Sunday, June 5, 2022

Healthy Habits During A Less Than Structured Summer

    I don’t know about you, but a slow weekend is the bane of my health goals. I am really good about meal prepping, lunch packing, and having a plethora of healthy snacks at the ready as I go about my work week. Like I am a goal crusher. And some weekend’s when we’re jam packed with activities, I can keep up that momentum and say no to fast food. I’ve found it’s the slow weekends that get me. The weekends of no plans where there is a surprising amount of free time. And in those moments, I find myself, and my family aimlessly taking multiple trips to the fridge and pantry.

                Now don’t get me wrong. Snacks aren’t inherently bad, and they are a great mini meal to bridge those gaps between meals and keep hunger and energy levels from dipping to low. However, maybe it’s just our household, but I feel snacks literally disappear into thin air. Because all that unsupervised snacking turns into a grazing mentality. And habitual grazing and snacking is not the kind of food habits we want or need to model for our children.  


Reality Check: What is Grazing?

                Grazing is what occurs when snacks are readily available upon demand. Grazing is a habit of constant snacking, and it can be more trouble than we realize. Because grazing doesn’t rely on us being intuitive to what our body needs. We don’t rely on the internal cues like hunger, fatigue, or irritability. Instead, our food intake becomes based on external cues like: habitual actions (think siting down to watch TV or game), it being readily available, it coming into our sight line, someone else snacking, walking through the kitchen, etc. It leads to eating on autopilot and without thought. And mindless actions are not often a positive thing.

Ways to Improve

1.       Identify your triggers: At what times of day do you find you or the members of your family unconsciously reaching for a treat? Do you reward yourself for doing a minor inconvenience? Do you habitually make a stop on the way home from school? Do certain times or activities of your day always involve food? Can you watch TV or scroll through TikTok without a snack? Identifying the times that you mindlessly begin snacking helps you set a better example and then enables you to tackle your families’ habits on a broader scale.

2.       Create a predictable schedule: If you think about it we all tend to get hungry or need a snack at very specific times.

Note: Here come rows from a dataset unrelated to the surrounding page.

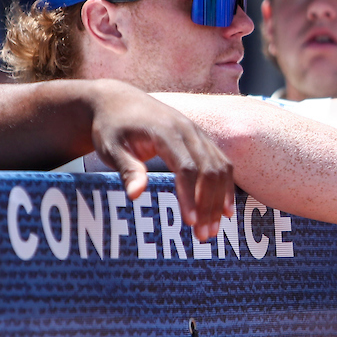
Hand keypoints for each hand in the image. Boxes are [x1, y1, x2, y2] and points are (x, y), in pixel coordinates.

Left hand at [88, 82, 234, 242]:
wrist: (119, 100)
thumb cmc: (112, 127)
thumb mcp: (111, 148)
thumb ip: (127, 169)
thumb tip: (136, 195)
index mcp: (166, 132)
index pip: (186, 168)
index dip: (190, 196)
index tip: (189, 223)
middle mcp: (188, 130)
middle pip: (210, 171)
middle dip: (209, 205)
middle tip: (204, 236)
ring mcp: (198, 133)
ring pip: (221, 168)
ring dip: (219, 200)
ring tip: (213, 229)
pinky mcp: (202, 139)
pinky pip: (222, 163)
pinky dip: (225, 187)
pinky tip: (224, 209)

These moments are typically the mid or lull points of our day. Use that predictability to your advantage and become more rigid about the timing of your meals and snacks. This predictability will create a habitual rhythm of eating that will help even on the less structured weekend days where we don’t have standard things breaking up our day. Make your meals and snacks that constant standard thing.

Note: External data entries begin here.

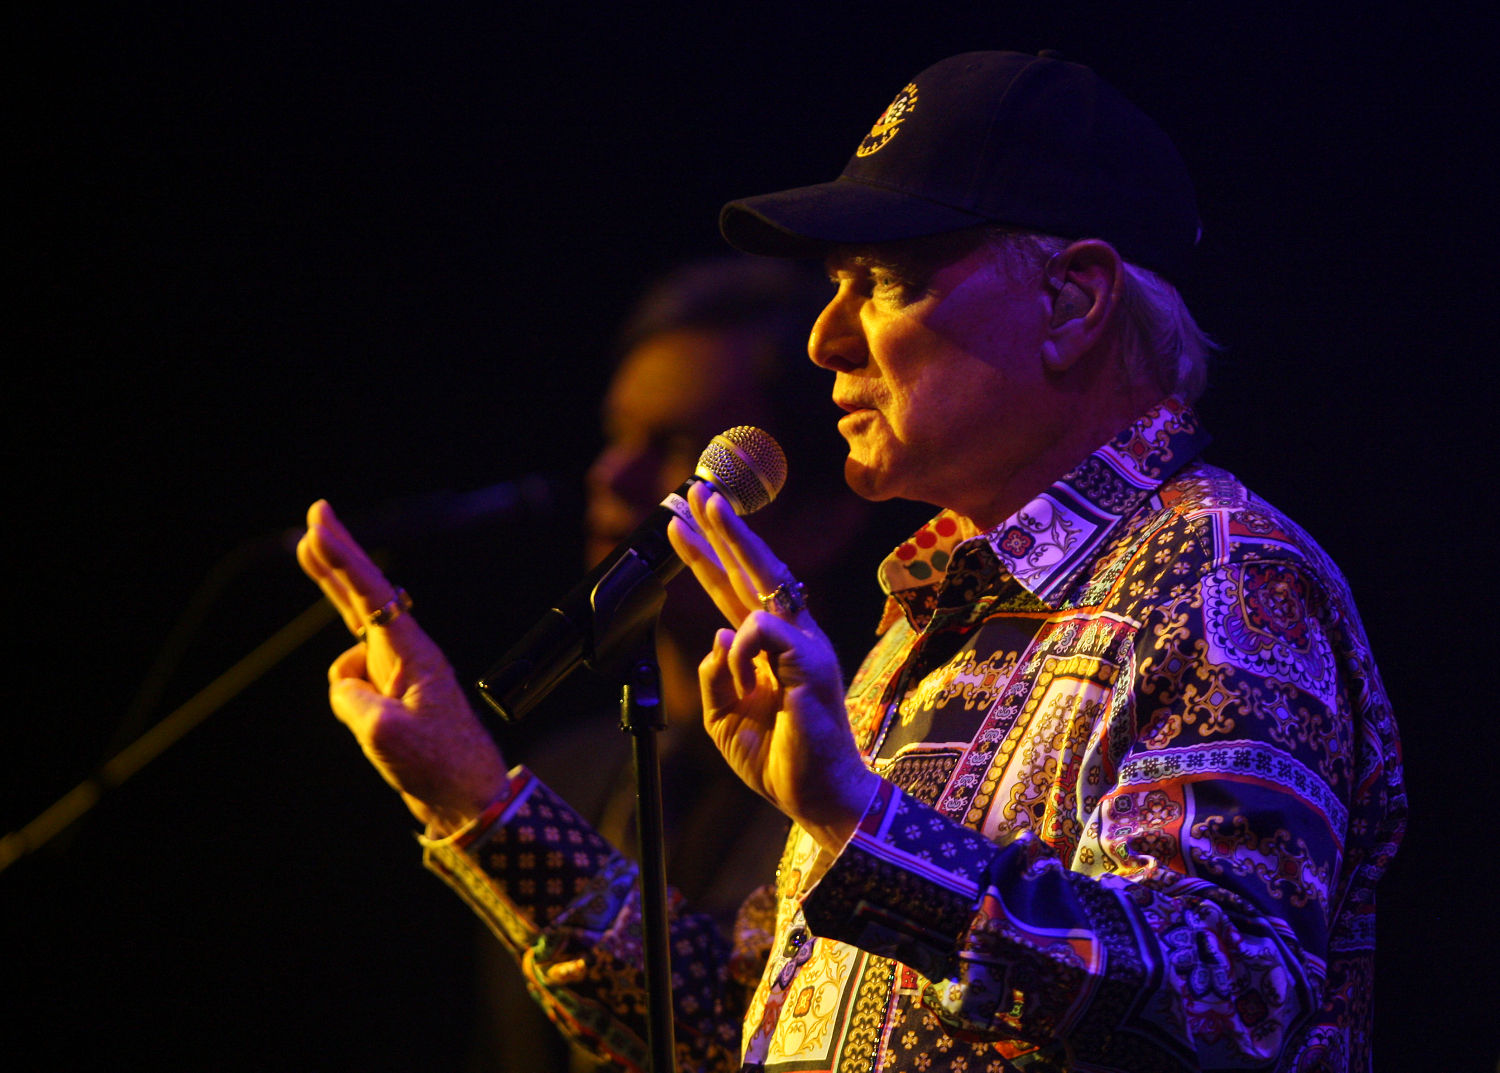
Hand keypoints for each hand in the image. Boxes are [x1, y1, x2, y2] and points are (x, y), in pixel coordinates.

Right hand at [296, 500, 506, 835]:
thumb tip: (347, 686)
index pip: (370, 595)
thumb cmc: (438, 767)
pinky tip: (375, 733)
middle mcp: (406, 655)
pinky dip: (351, 706)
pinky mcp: (392, 697)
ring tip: (387, 731)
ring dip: (348, 690)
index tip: (320, 522)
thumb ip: (353, 700)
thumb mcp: (384, 735)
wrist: (467, 799)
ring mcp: (399, 675)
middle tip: (315, 522)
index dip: (342, 557)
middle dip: (335, 563)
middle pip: (362, 598)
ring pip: (351, 655)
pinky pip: (352, 691)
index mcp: (413, 654)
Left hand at [667, 482, 879, 851]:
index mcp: (771, 651)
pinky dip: (741, 651)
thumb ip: (715, 674)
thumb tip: (718, 632)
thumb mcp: (724, 717)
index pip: (734, 594)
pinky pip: (760, 631)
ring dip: (730, 537)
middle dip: (722, 527)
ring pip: (763, 576)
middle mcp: (791, 638)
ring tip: (701, 507)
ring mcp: (804, 644)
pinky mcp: (811, 659)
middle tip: (695, 490)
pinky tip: (749, 682)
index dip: (709, 558)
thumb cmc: (779, 759)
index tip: (683, 525)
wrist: (819, 797)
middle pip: (751, 570)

3.       Give a heads up when things are outside the norm: You know when dinner will be late or if you have evening plans. Get the whole family on board accordingly and work together. If you normally have dinner at 6pm but won’t until 7pm today let everyone know and remind them they might want a bigger after school snack to tide them over. Managed expectations help keep the majority of the grumbles at bay no matter your age (don’t believe us? Try it with your partner).

4.       The Open/Closed Kitchen Mindset: One of the things that makes grazing so easy is the food readily being available and without any structure or consequence. So consider treating your kitchen like a restaurant that only operates within certain hours. Using a phrase like “the kitchen is closed” is an easy phrase and mindset that helps your whole family make healthier choices about eating and snacking. Start by thinking about your most common habitual snack and mealtimes. These are good and natural times for the kitchen to be open. Be present during this time. Work through making good choices together. Then after a certain amount of time “close the kitchen.” This let’s your family know the kitchen is a off limit’s space right now. At first you might think this a bit harsh but in reality, it is merely a boundary and if presented by ensuring your family the next timing of a meal or snack they will be reassured that this isn’t an end of the world ordeal. That doesn’t mean your family will love the idea but the accountability and habits it helps build are much more productive towards a healthy and wholesome lifestyle and relationship with food.   


5.       Allow reasonable choice: This requires a special sort of balance. Giving your child a voice in food preference and amounts gets them involved and interested in trying new things, but too much choice leads to a spoiled and picky eater. A good rule of thumb to help your is to offer two or three choices within the same category. For example: giving your child the choice of starch (like beans, sweet potato, or corn) for a side with dinner or offering a fruit smoothie or apple with peanut butter for a snack is a far better game plan than the open-ended black hole battleground of “what would you like to eat?” After all, when we are given the same choice our first instinct isn’t necessarily a healthy one.

    Now it’s time to plan and invoke some more intentional parenting! We hope these food boundaries help you and your family be healthier now and help your child grow up with a health relationship with food. You’ve got this Warrior parents!